■ **TEXT UNDER STUDY**:
The prince - nicknamed the Red Prince in Morocco for his left-leaning, progressive views - said he had been harassed by the police and needed to put an end to an "unhealthy tension" with the royal family.
"It is not an exile," he said in an interview conducted on Tuesday by the Associated Press at his Rabat office. "My departure is a political and patriotic gesture. "I am leaving in the spirit of responsibility, to recharge my batteries and to orient myself toward new horizons," he said, adding that he had "numerous projects" planned. Last year, the prince made a series of public statements criticising the slow pace of reforms which sparked an intense public debate, giving hope to progressives and drawing criticism from the political establishment.
"None of our traditional institutions, neither parliament nor political parties and even the monarchy, have seriously begun the necessary task of rebuilding the political structures that our people deserve," he wrote in the French daily Le Monde last June. However, more recently the prince has been involved in several scandals, including the attempted kidnapping of his chauffeur, which liberal commentators said was "politically-motivated". Correspondents say Hicham, a nephew of the late King Hassan II who died in 1999, had aspirations for the position of king himself. The current issue of the magazine Jeune Afrique features Hicham on its front page, calling him "the man who wants to be king". He told AP that he remained "very respectful and attached to (King Mohammed) personally" and to the whole royal family. Asked if he planned to return to Morocco to attend the king's forthcoming marriage in the spring, he said: "If I am invited, I will go with the greatest pleasure."

■ **THE TASK**:
Retype the stretch of the passage on the Moroccan prince from "The prince - nicknamed" through "the royal family.", without changing a word. Work only from the passage on the Moroccan prince.

■ **RECORDED INFORMATION**:
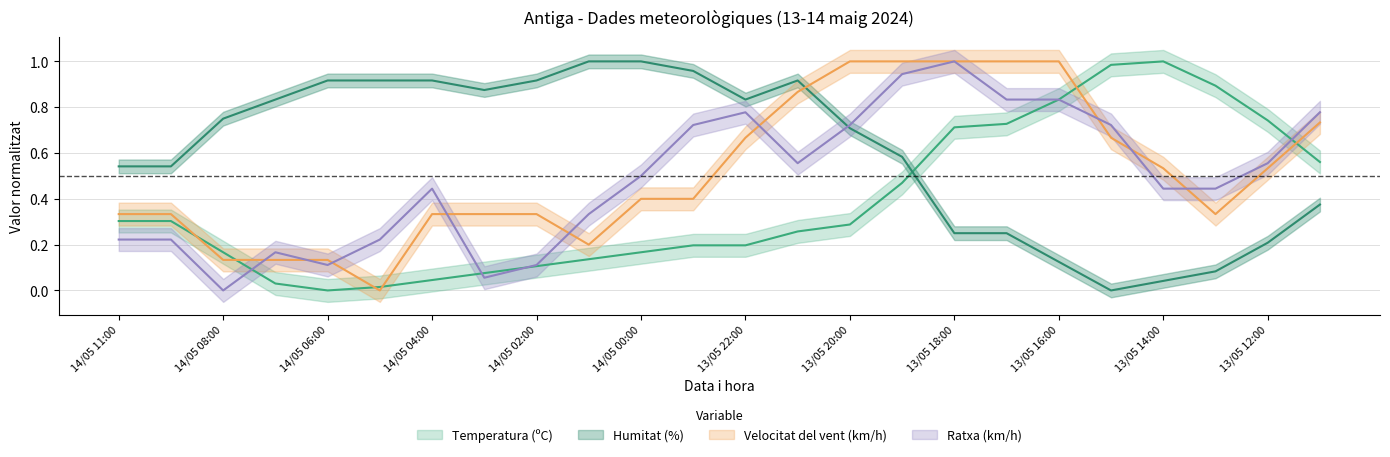

Where do Velocitat del vent (km/h) and Ratxa (km/h) first cross each other?

14/05 08:00 and 14/05 07:00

■ **TASK RESPONSE**:
The prince - nicknamed the Red Prince in Morocco for his left-leaning, progressive views - said he had been harassed by the police and needed to put an end to an "unhealthy tension" with the royal family.